Aufgabe:
Zu welchen Zeiten hat ein Schultes laut dem Artikel über Stefan Neumanns Elternzeit Termine? Nennen Sie alle Angaben aus dem Artikel.

Textauszug:

%%

Wenn der Chef auch Papa ist

Wer Stefan Neumann, Bürgermeister in Künzelsau, kennt, der weiß: Neumann ist ein Familienmensch, ein Vater durch und durch. Da wundert es auch nicht, dass sich der Rathauschef seinerzeit dafür entschieden hatte, in Elternzeit zu gehen – bei jedem Kind.

„Es war für mich eine besonders wertvolle Zeit, die ich um nichts in der Welt missen möchte“, betont Stefan Neumann nicht ohne Stolz in seiner Stimme. Der Anfang Juni im Amt bestätigte Bürgermeister von Künzelsau hatte in den vergangenen Jahren wiederholt einen Entschluss gefasst, den so vermutlich nur wenige seiner Amtskollegen getroffen hätten, der heutzutage aber eigentlich ganz selbstverständlich sein sollte: Der Rathauschef hatte sich entschieden, in Elternzeit zu gehen – und zwar bei all seinen Kindern.

„Für mich und meine Familie war das sehr prägend“, schildert Neumann rückblickend und ergänzt: „Gerade in den ersten Lebensjahren eines Kindes ist es wichtig, auch als Vater präsent zu sein, eine Beziehung aufzubauen, Zeit mit seinen Kindern zu verbringen.“

Sicherlich nicht immer einfach als Bürgermeister. Wer einen Blick in den Kalender eines Schultes wirft, weiß, warum: Termine, Termine, Termine. An den Wochenenden, teilweise an Feiertagen, morgens, mittags, abends, manchmal bis spät in die Nacht. Wer da von seinen Kindern etwas haben will, muss sich arrangieren können und Kompromisse finden. Sicherlich nicht immer einfach.

%%

Extrahiertes Material:
%%

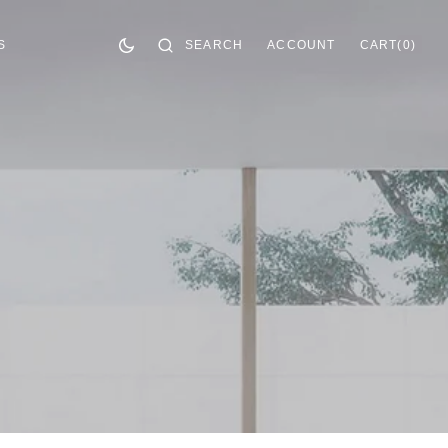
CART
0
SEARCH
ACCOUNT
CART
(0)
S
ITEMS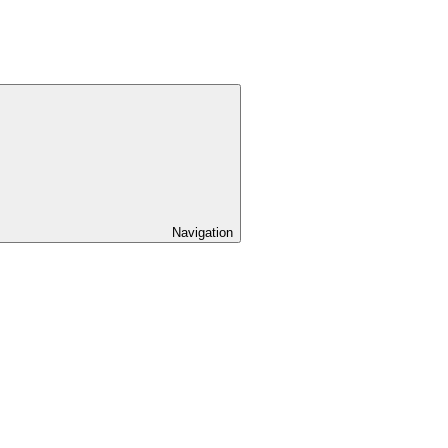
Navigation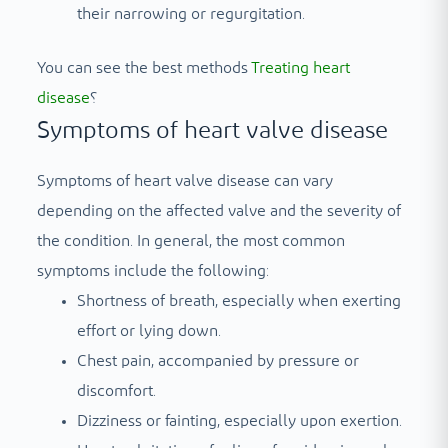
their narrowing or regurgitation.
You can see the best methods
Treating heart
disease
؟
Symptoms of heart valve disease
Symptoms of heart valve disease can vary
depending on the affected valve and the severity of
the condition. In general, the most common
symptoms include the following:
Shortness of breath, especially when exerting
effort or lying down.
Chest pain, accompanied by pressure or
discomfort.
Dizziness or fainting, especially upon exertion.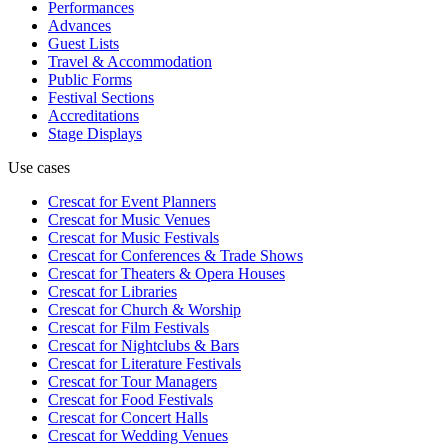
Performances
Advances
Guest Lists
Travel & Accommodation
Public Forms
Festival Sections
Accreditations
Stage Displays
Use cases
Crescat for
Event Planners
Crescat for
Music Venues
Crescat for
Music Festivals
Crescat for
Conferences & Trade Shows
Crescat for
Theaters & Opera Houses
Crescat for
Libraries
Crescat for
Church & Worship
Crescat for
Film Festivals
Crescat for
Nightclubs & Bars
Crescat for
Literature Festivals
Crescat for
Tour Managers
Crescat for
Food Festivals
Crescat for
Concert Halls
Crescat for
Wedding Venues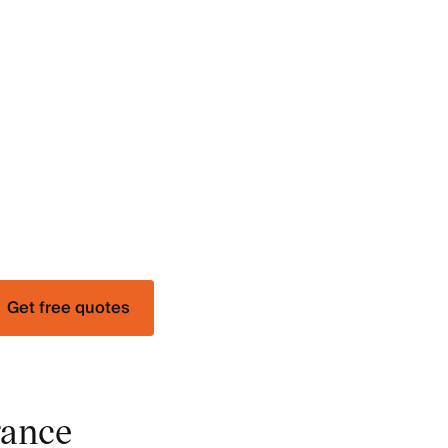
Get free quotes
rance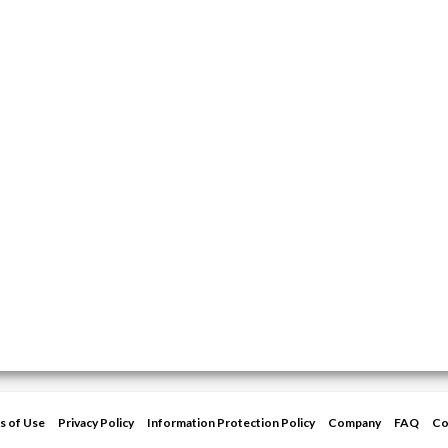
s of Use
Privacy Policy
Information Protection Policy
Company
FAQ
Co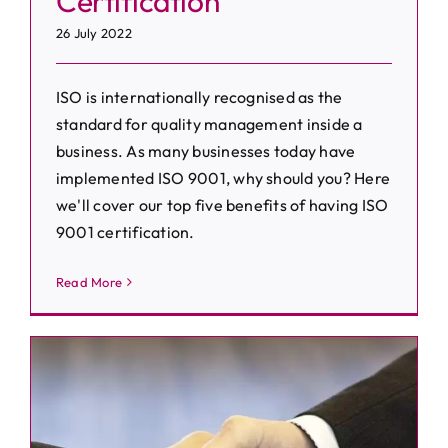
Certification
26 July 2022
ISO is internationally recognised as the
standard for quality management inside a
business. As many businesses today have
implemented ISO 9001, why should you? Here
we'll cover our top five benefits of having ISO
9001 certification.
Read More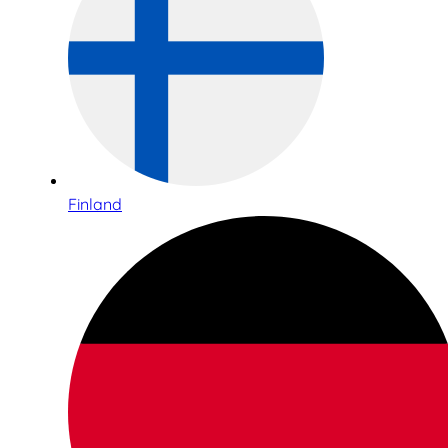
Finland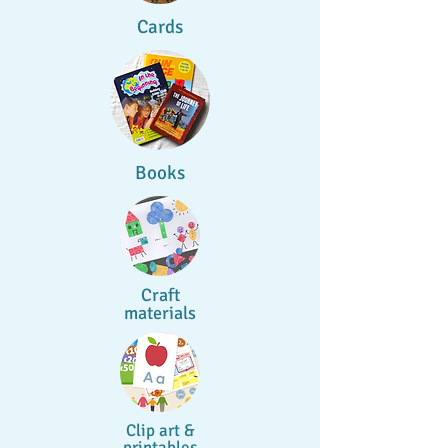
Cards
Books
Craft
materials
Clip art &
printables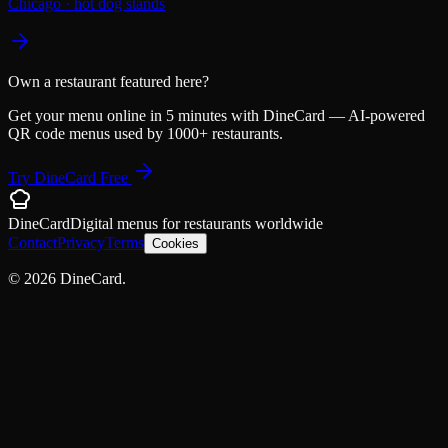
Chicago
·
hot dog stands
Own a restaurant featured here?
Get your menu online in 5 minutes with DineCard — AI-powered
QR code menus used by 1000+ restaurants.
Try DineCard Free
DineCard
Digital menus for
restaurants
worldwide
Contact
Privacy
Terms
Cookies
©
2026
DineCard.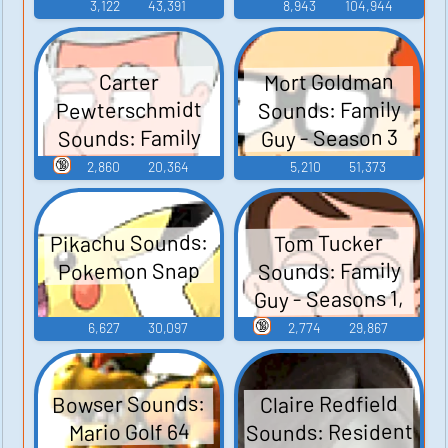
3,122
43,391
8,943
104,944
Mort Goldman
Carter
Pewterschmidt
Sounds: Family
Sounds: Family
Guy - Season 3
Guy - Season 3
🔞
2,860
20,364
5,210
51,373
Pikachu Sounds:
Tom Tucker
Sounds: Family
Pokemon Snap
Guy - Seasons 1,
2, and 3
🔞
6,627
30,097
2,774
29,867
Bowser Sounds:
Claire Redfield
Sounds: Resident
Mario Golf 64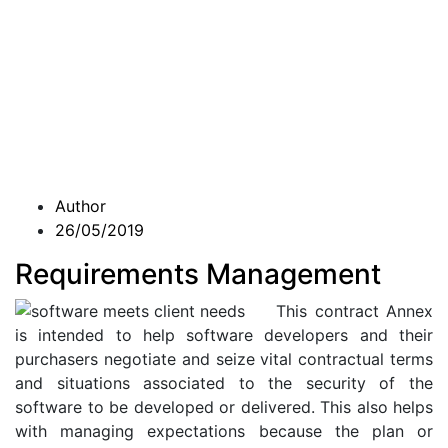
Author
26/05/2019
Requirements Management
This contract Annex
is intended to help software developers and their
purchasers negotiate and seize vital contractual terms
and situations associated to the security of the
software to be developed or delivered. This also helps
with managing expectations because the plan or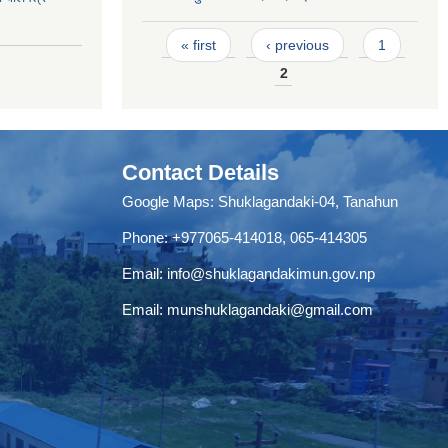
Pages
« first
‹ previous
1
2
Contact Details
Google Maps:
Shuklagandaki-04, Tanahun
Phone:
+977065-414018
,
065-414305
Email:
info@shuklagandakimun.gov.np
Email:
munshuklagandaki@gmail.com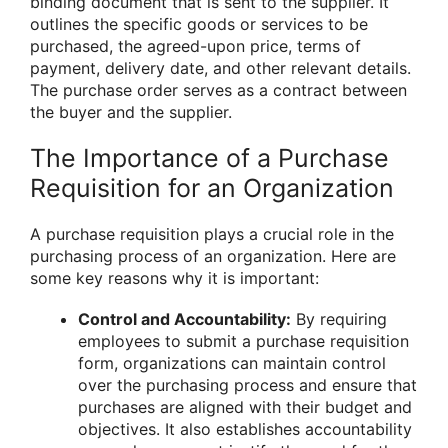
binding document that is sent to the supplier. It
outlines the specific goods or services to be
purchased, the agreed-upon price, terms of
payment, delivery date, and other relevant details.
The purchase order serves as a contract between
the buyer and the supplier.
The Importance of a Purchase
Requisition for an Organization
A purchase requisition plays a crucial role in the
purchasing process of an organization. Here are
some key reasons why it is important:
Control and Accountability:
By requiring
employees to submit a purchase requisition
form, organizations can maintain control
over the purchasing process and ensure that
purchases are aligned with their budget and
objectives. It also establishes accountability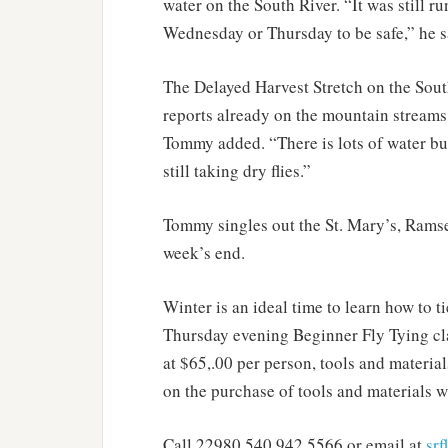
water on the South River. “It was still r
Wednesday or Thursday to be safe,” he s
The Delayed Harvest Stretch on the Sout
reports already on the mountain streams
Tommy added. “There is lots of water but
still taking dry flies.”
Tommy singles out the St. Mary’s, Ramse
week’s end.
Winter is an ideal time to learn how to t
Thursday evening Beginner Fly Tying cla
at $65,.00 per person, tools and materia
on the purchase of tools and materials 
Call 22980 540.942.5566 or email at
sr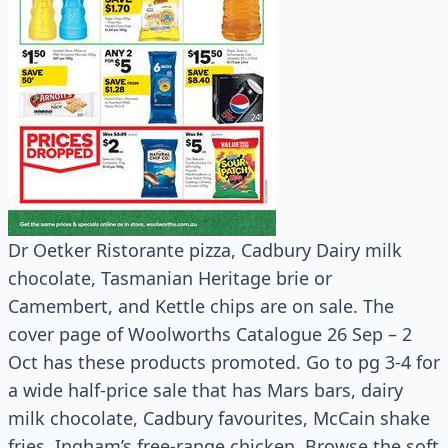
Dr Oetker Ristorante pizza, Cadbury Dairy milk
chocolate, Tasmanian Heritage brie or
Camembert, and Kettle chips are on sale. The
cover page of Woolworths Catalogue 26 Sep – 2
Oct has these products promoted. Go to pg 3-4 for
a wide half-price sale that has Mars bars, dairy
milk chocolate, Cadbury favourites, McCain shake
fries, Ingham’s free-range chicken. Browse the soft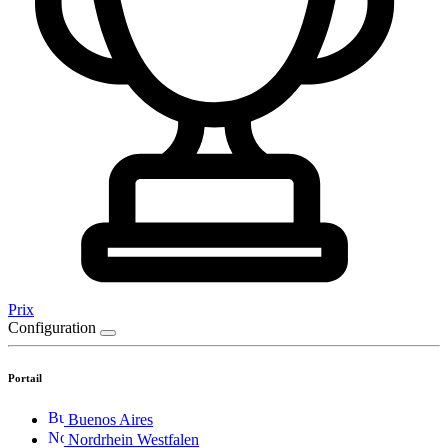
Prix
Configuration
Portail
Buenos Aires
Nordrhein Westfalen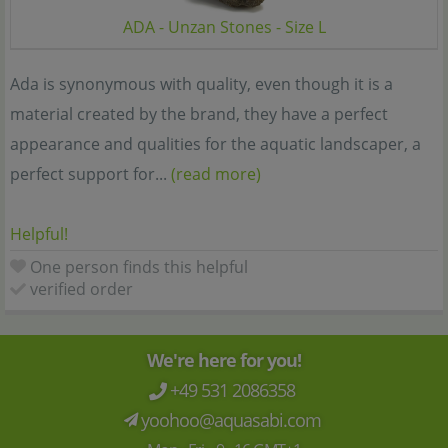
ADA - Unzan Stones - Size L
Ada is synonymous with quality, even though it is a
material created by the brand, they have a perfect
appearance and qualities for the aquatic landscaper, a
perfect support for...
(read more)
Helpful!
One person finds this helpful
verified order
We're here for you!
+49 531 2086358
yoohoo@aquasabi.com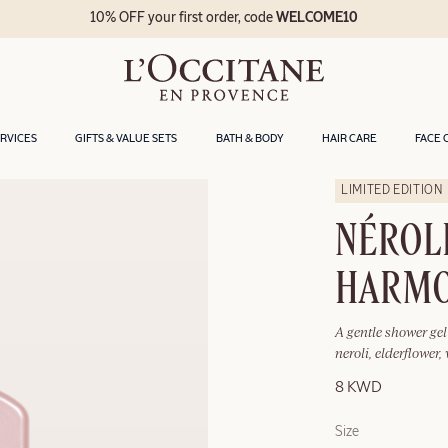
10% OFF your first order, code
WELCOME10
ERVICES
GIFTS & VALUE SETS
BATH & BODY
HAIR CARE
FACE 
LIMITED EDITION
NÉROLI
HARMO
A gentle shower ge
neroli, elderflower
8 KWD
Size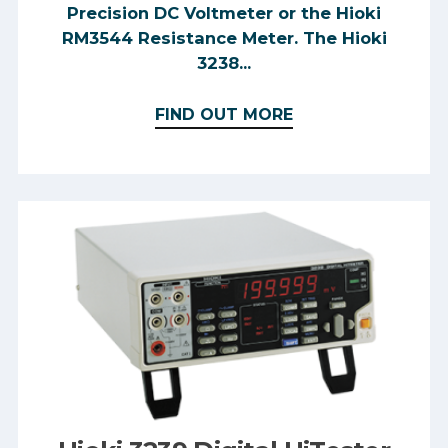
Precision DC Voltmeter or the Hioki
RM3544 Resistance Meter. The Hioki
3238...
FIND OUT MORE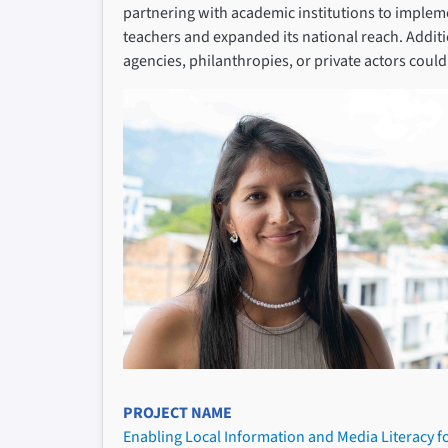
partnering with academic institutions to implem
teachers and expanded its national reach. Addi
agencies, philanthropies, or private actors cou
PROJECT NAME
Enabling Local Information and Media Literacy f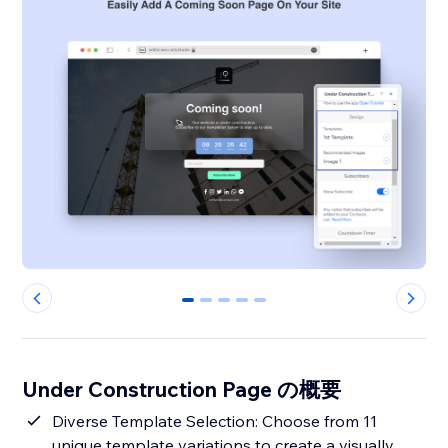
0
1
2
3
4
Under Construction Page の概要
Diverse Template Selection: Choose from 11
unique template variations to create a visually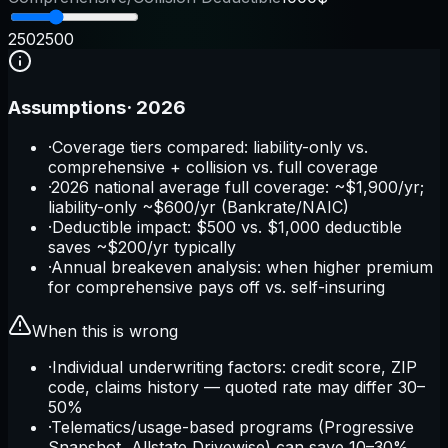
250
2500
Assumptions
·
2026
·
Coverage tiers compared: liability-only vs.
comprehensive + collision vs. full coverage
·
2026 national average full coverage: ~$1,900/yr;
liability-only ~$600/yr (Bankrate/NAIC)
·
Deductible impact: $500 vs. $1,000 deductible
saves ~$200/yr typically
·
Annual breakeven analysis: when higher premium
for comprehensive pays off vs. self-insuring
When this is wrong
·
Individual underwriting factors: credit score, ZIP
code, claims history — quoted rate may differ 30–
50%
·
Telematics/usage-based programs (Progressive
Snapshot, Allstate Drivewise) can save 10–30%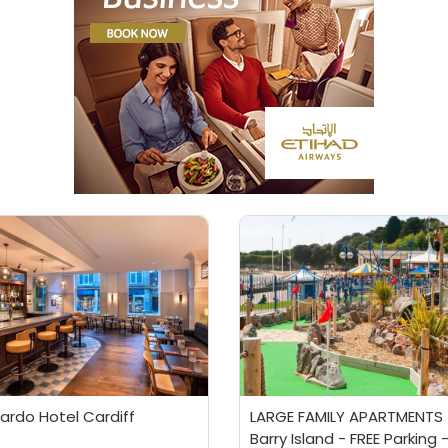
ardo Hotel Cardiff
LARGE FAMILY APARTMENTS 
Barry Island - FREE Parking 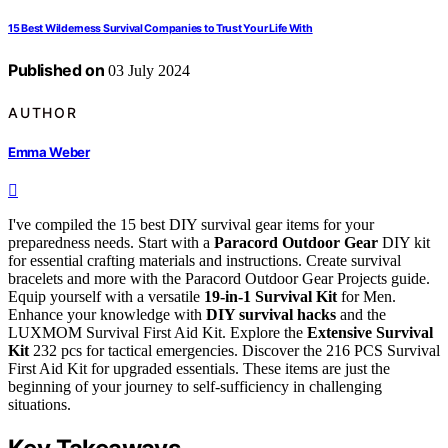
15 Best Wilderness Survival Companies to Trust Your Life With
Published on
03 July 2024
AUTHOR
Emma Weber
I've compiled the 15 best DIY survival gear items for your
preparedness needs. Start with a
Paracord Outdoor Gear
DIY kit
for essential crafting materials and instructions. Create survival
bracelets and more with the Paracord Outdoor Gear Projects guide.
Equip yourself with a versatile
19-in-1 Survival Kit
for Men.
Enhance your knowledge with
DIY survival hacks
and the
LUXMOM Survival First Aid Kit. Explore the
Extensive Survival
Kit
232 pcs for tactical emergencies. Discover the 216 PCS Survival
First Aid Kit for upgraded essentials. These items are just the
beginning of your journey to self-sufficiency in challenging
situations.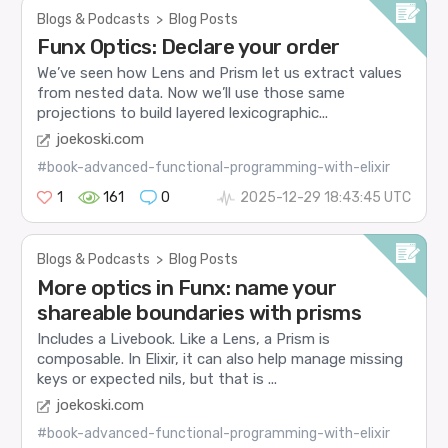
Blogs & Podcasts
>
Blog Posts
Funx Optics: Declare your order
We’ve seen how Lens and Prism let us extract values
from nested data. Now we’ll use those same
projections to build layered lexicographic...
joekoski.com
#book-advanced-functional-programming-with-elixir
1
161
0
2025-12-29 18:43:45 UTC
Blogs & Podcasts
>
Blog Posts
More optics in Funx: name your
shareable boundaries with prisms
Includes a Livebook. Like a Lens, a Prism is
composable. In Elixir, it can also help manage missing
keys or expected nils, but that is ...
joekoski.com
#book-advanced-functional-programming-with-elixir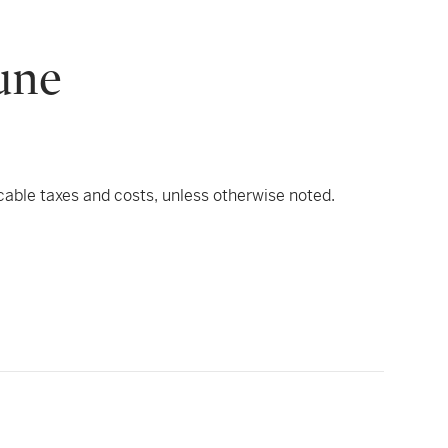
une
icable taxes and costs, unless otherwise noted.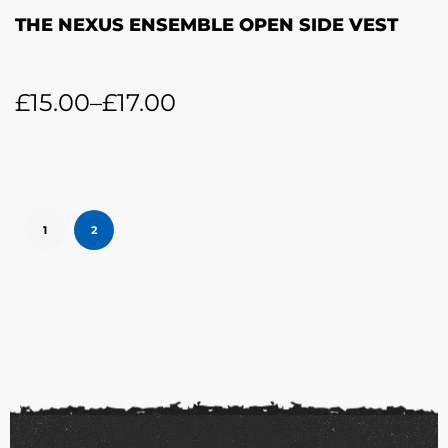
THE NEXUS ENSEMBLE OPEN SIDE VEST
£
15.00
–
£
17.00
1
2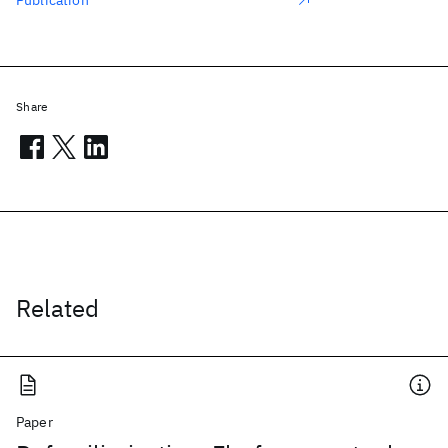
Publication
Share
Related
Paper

%%

Lösung:
- an den Wochenenden
- teilweise an Feiertagen
- morgens
- mittags
- abends
- manchmal bis spät in die Nacht